Check each line of the entries below for the word "Widget", and copy the lines that have it.

(Saved entries)

=-=-=

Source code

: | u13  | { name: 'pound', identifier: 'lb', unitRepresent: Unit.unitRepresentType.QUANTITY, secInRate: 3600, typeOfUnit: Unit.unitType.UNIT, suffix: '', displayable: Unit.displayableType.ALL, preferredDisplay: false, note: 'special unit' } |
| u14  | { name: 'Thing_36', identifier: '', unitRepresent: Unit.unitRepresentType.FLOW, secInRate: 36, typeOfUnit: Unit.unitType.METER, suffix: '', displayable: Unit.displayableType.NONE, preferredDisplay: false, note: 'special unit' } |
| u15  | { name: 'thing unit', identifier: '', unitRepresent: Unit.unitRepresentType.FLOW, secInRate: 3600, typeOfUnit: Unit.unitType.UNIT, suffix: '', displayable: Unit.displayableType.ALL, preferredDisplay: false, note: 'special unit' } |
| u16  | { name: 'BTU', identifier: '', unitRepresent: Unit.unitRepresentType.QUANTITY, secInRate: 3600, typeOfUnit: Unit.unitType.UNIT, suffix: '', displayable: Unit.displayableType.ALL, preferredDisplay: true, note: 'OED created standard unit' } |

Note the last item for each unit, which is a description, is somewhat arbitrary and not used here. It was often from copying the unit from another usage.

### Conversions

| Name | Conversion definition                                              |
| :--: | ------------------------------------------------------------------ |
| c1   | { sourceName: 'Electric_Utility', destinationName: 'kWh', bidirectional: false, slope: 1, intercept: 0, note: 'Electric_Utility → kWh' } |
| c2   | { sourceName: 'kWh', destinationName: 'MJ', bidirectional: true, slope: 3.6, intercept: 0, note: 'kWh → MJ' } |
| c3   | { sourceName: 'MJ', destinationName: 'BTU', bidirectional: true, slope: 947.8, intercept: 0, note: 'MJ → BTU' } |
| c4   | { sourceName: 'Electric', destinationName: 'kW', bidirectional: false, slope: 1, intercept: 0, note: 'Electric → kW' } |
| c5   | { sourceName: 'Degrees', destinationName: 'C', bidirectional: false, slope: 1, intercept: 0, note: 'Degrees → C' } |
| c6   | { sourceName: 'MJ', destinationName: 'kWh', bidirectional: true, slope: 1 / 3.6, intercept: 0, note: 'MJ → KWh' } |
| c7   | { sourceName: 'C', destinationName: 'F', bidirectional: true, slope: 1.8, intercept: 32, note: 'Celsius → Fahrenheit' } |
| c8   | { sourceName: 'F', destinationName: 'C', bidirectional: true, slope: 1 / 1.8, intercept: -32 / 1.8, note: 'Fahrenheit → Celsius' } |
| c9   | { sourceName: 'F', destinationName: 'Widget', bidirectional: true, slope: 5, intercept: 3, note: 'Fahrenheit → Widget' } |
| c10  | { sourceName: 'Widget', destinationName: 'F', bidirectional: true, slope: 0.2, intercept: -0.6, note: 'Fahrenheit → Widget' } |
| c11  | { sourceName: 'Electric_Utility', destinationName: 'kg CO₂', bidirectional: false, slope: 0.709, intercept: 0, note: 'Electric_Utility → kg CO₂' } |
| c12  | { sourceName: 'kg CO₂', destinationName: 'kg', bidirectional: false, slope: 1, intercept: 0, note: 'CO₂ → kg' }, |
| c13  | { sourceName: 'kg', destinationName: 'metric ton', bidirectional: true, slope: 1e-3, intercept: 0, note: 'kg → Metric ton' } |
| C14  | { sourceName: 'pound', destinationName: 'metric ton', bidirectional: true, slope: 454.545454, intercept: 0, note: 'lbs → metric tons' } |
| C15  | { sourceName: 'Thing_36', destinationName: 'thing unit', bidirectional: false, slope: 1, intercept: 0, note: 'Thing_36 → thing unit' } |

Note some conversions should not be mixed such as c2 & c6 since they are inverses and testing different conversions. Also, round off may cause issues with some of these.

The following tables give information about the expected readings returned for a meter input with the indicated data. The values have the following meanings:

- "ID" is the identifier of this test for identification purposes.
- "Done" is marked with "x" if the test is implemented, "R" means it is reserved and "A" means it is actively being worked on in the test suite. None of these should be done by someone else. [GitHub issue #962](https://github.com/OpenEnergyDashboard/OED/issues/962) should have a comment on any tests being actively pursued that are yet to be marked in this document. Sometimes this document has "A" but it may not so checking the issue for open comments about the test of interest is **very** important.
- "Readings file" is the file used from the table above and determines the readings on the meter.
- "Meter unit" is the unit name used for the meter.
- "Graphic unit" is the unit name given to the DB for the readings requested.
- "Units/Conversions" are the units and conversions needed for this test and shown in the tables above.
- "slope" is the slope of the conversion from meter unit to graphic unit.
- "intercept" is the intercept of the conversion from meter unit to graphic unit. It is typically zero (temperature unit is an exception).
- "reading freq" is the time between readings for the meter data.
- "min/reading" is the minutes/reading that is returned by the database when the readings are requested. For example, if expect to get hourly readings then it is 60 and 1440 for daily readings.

=-=-=

■ Solution to the problem ■
| c9   | { sourceName: 'F', destinationName: 'Widget', bidirectional: true, slope: 5, intercept: 3, note: 'Fahrenheit → Widget' } |
| c10  | { sourceName: 'Widget', destinationName: 'F', bidirectional: true, slope: 0.2, intercept: -0.6, note: 'Fahrenheit → Widget' } |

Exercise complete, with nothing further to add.